**WHAT TO WORK ON**. Print every line of the records below that contains the string "higher", copying each line in full.

**AVAILABLE DATA**.

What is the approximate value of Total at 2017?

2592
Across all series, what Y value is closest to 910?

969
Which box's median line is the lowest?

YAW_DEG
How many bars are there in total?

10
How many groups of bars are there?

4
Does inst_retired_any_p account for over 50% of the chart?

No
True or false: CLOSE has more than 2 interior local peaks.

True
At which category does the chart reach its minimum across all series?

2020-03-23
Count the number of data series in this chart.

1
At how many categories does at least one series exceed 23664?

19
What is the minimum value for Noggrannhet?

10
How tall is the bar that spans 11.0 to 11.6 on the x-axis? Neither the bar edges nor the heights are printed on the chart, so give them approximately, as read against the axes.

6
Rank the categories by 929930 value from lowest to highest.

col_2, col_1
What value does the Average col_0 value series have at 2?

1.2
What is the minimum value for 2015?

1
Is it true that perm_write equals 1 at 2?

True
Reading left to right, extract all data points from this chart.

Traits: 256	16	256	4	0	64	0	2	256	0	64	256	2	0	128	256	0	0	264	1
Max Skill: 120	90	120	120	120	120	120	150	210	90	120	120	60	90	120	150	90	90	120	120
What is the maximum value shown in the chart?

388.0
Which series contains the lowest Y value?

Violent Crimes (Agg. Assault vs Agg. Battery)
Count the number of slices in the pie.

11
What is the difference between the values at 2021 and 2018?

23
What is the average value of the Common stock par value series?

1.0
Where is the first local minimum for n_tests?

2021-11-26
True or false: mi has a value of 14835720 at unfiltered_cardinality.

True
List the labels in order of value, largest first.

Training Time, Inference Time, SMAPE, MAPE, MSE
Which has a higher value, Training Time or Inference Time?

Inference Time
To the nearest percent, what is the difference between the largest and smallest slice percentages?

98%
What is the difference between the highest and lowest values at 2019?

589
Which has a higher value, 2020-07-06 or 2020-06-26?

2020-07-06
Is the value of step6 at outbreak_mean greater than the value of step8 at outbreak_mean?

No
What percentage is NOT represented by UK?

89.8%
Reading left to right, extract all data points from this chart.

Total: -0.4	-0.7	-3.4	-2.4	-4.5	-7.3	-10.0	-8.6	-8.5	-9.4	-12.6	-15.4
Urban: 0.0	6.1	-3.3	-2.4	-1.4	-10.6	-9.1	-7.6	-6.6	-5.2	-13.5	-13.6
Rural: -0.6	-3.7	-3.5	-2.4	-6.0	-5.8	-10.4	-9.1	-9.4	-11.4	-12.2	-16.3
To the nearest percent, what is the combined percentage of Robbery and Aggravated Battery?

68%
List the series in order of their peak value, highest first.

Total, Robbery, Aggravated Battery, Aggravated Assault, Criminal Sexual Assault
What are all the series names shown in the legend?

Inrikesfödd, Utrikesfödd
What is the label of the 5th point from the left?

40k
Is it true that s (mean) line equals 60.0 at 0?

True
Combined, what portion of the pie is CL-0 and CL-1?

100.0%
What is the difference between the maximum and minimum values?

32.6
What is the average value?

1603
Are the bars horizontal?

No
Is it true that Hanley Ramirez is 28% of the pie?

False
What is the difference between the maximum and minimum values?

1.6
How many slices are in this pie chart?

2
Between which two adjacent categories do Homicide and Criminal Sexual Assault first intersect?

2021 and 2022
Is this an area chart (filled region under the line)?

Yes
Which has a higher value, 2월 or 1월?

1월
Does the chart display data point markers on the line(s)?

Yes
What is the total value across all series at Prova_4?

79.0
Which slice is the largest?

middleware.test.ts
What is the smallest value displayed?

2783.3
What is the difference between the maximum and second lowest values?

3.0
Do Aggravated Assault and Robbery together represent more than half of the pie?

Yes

**ANSWER TO THE PROBLEM**.
Which has a higher value, Training Time or Inference Time?
Which has a higher value, 2020-07-06 or 2020-06-26?
Which has a higher value, 2월 or 1월?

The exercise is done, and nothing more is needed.